TAREAS OBLIGATORIAS —
a – Según el texto «Génesis», ¿qué hizo que las piscinas se volvieran verdes? Responde en una a tres oraciones.
b – Transcribe tal cual del texto «Génesis» el fragmento que va de «Lo creó, y pensó» a «lo miró a él.».

TEXTO FUENTE —
○ ○ ○ ○

30/11/10

Génesis.

Observó su creación, la admiró hasta cada fibra con cada parte de amor que le quedaba en el cuerpo, después de haber visto tanto y de haber tragado tanto, después de haber ahogado pueblos enteros, después de haberse forzado a perdonar cien millones de billones de trillones de pecados mortales.
Lo creó, y pensó que este gran show se le había ido de las manos. Entonces resucitó.
Mientras tanto, el viento soplaba igual cada atardecer y noche, se enfriaba del mismo modo con el paso de las horas. Siempre, los mismos días, las mismas personas hablando sobre lo mismo, buscando las mismas cosas, llorando las mismas faltas.
Le dio un beso que tornó sus piscinas hasta hacerlas de un total y completo color verde. Verde aceituna sin luz. Verde cristal difuminado. Verde universo.
También se mordió las uñas, el pellejo de los dedos, toda la piel de los folios arrebañando el papel, bebiéndose a tragos largos las distancias entre el techo y el colchón.
Mirando a nadie y buscando nada, soportando y lamentando las idas y las venidas, sospechando que algo no encajaba bien. Empujando una estrella hacia un hueco con forma de cubo.
Él la miró, ella lo miró a él.
La princesa sonámbula y el escritor exigente.

○ ○ ○ ○

DATOS SIN PROCESAR —
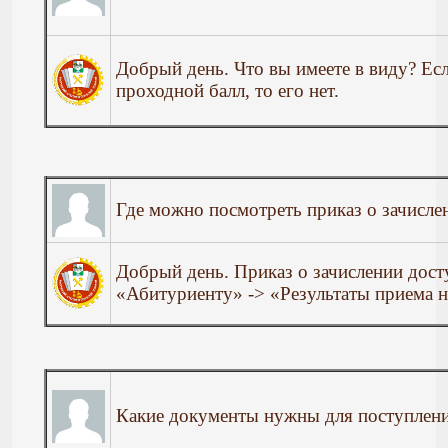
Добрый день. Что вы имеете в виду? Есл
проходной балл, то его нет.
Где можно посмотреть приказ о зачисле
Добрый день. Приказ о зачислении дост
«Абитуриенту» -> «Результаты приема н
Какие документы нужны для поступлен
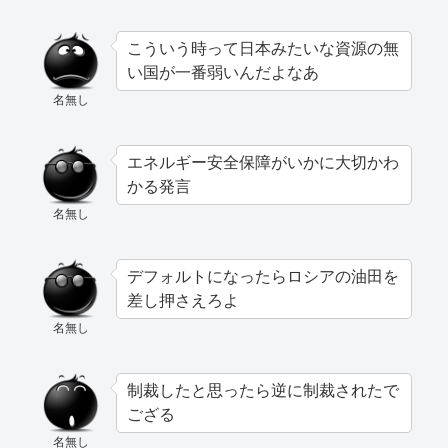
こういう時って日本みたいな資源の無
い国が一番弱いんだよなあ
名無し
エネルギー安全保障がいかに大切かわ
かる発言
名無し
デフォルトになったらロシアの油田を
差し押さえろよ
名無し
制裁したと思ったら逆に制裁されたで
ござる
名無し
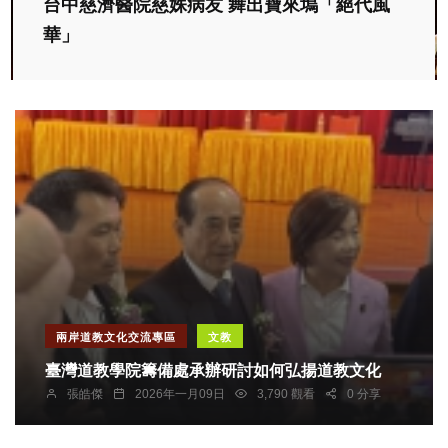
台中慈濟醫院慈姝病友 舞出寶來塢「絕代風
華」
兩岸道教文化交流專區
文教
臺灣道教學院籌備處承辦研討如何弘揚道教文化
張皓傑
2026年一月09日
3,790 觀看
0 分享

○ ○ ○ ○

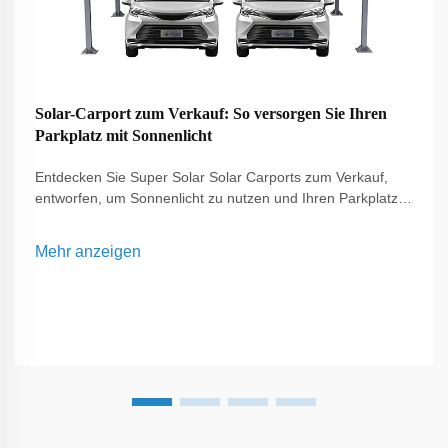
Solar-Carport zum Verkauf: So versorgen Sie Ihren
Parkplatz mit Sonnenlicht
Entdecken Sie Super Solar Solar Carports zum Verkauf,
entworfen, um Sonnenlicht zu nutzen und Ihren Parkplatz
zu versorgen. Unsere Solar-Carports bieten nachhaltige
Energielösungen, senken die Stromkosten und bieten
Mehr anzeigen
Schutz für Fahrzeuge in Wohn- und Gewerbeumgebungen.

○ ○ ○ ○

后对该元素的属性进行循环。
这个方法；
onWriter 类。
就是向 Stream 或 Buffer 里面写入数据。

○ ○ ○ ○

RESPUESTAS NUMERADAS —
a – Un beso. El texto dice que ese beso tornó las piscinas hasta hacerlas de un total y completo color verde.

b –
Lo creó, y pensó que este gran show se le había ido de las manos. Entonces resucitó.
Mientras tanto, el viento soplaba igual cada atardecer y noche, se enfriaba del mismo modo con el paso de las horas. Siempre, los mismos días, las mismas personas hablando sobre lo mismo, buscando las mismas cosas, llorando las mismas faltas.
Le dio un beso que tornó sus piscinas hasta hacerlas de un total y completo color verde. Verde aceituna sin luz. Verde cristal difuminado. Verde universo.
También se mordió las uñas, el pellejo de los dedos, toda la piel de los folios arrebañando el papel, bebiéndose a tragos largos las distancias entre el techo y el colchón.
Mirando a nadie y buscando nada, soportando y lamentando las idas y las venidas, sospechando que algo no encajaba bien. Empujando una estrella hacia un hueco con forma de cubo.
Él la miró, ella lo miró a él.